(Collected data entries)
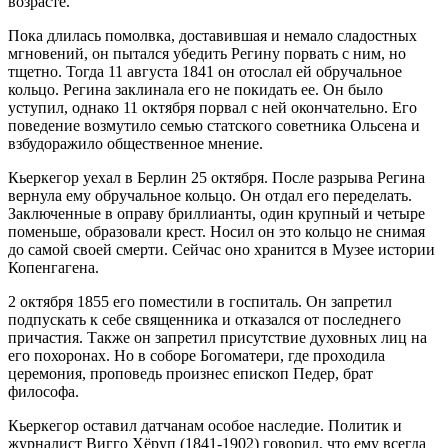
возрасте.
Пока длилась помолвка, доставившая и немало сладостных
мгновений, он пытался убедить Регину порвать с ним, но
тщетно. Тогда 11 августа 1841 он отослал ей обручальное
кольцо. Регина заклинала его не покидать ее. Он было
уступил, однако 11 октября порвал с ней окончательно. Его
поведение возмутило семью статского советника Ольсена и
взбудоражило общественное мнение.
Кьеркегор уехал в Берлин 25 октября. После разрыва Регина
вернула ему обручальное кольцо. Он отдал его переделать.
Заключенные в оправу бриллианты, один крупный и четыре
поменьше, образовали крест. Носил он это кольцo не снимая
до самой своей смерти. Сейчас оно хранится в Музее истории
Копенгагена.
2 октября 1855 его поместили в госпиталь. Он запретил
подпускать к себе священника и отказался от последнего
причастия. Также он запретил присутствие духовных лиц на
его похоронах. Но в соборе Богоматери, где проходила
церемония, проповедь произнес епископ Педер, брат
философа.
Кьеркегор оставил датчанам особое наследие. Политик и
журналист Вигго Хёруп (1841-1902) говорил, что ему всегда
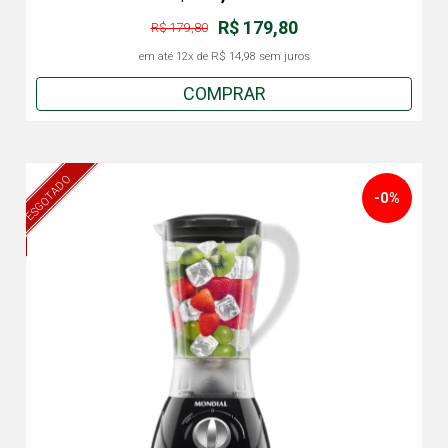
R$ 179,80
R$ 179,80
em até
12x
de
R$ 14,98
sem juros
COMPRAR
ESGOTADO
-0%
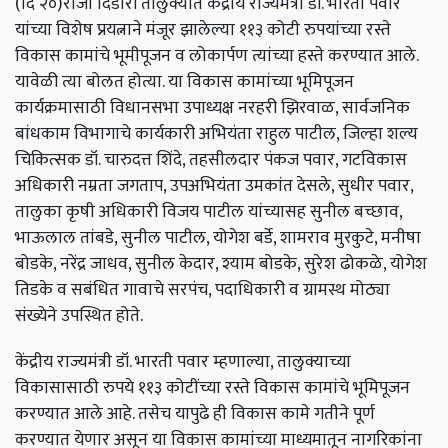
(दि २०)रोजी दिंडोरी तालुक्यात केंद्रीय राज्यमंत्री डॉ. भारती पवार
यांच्या विशेष प्रयत्नाने मंजूर झालेल्या ११३ कोटी रुपयांच्या रस्ते
विकास कामांचे भूमीपूजन व लोकार्पण त्यांच्या हस्ते करण्यात आले.
यावेळी त्या बोलत होत्या. या विकास कामांच्या भूमिपूजन
कार्यक्रमासाठी विधानसभा उपाध्यक्ष नरहरी झिरवाळ, सार्वजनिक
बांधकाम विभागाचे कार्यकारी अभियंता राहुल पाटील, जिल्हा शल्य
चिकित्सक डॉ. चारुदत्त शिंदे, तहसीलदार पंकज पवार, गटविकास
अधिकारी नम्रता जगताप, उपअभियंता उमकांत देसले, सुधीर पवार,
तालुका कृषी अधिकारी विजय पाटील यांच्यासह सुनील बच्छाव,
भाऊलाल तांबडे, सुनील पाटील, योगेश बर्डे, शामराव मुरकुटे, मनीषा
बोडके, नरेंद्र जाधव, सुनील केदार, श्याम बोडके, सुरेश ढोकळे, योगेश
तिडके व सबंधित गावाचे सरपंच, पदाधिकारी व ग्रामस्थ मोठ्या
संख्येने उपस्थित होते.
केंद्रीय राज्यमंत्री डॉ. भारती पवार म्हणाल्या, तालुक्याच्या
विकासासाठी रुपये ११३ कोटींच्या रस्ते विकास कामांचे भूमिपूजन
करण्यात आले आहे. तसेच यापुढे ही विकास कामे गतीने पूर्ण
करण्यात येणार असून या विकास कामांच्या माध्यमातून नागरिकांना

[Exercise description]:
Set down the data exactly as it appears, without any images.

[Exercise answer]:
возрасте.
Пока длилась помолвка, доставившая и немало сладостных
мгновений, он пытался убедить Регину порвать с ним, но
тщетно. Тогда 11 августа 1841 он отослал ей обручальное
кольцо. Регина заклинала его не покидать ее. Он было
уступил, однако 11 октября порвал с ней окончательно. Его
поведение возмутило семью статского советника Ольсена и
взбудоражило общественное мнение.
Кьеркегор уехал в Берлин 25 октября. После разрыва Регина
вернула ему обручальное кольцо. Он отдал его переделать.
Заключенные в оправу бриллианты, один крупный и четыре
поменьше, образовали крест. Носил он это кольцo не снимая
до самой своей смерти. Сейчас оно хранится в Музее истории
Копенгагена.
2 октября 1855 его поместили в госпиталь. Он запретил
подпускать к себе священника и отказался от последнего
причастия. Также он запретил присутствие духовных лиц на
его похоронах. Но в соборе Богоматери, где проходила
церемония, проповедь произнес епископ Педер, брат
философа.
Кьеркегор оставил датчанам особое наследие. Политик и
журналист Вигго Хёруп (1841-1902) говорил, что ему всегда
R$ 179,80
R$ 179,80
em até
12x
de
R$ 14,98
sem juros
COMPRAR
ESGOTADO
-0%
(दि २०)रोजी दिंडोरी तालुक्यात केंद्रीय राज्यमंत्री डॉ. भारती पवार
यांच्या विशेष प्रयत्नाने मंजूर झालेल्या ११३ कोटी रुपयांच्या रस्ते
विकास कामांचे भूमीपूजन व लोकार्पण त्यांच्या हस्ते करण्यात आले.
यावेळी त्या बोलत होत्या. या विकास कामांच्या भूमिपूजन
कार्यक्रमासाठी विधानसभा उपाध्यक्ष नरहरी झिरवाळ, सार्वजनिक
बांधकाम विभागाचे कार्यकारी अभियंता राहुल पाटील, जिल्हा शल्य
चिकित्सक डॉ. चारुदत्त शिंदे, तहसीलदार पंकज पवार, गटविकास
अधिकारी नम्रता जगताप, उपअभियंता उमकांत देसले, सुधीर पवार,
तालुका कृषी अधिकारी विजय पाटील यांच्यासह सुनील बच्छाव,
भाऊलाल तांबडे, सुनील पाटील, योगेश बर्डे, शामराव मुरकुटे, मनीषा
बोडके, नरेंद्र जाधव, सुनील केदार, श्याम बोडके, सुरेश ढोकळे, योगेश
तिडके व सबंधित गावाचे सरपंच, पदाधिकारी व ग्रामस्थ मोठ्या
संख्येने उपस्थित होते.
केंद्रीय राज्यमंत्री डॉ. भारती पवार म्हणाल्या, तालुक्याच्या
विकासासाठी रुपये ११३ कोटींच्या रस्ते विकास कामांचे भूमिपूजन
करण्यात आले आहे. तसेच यापुढे ही विकास कामे गतीने पूर्ण
करण्यात येणार असून या विकास कामांच्या माध्यमातून नागरिकांना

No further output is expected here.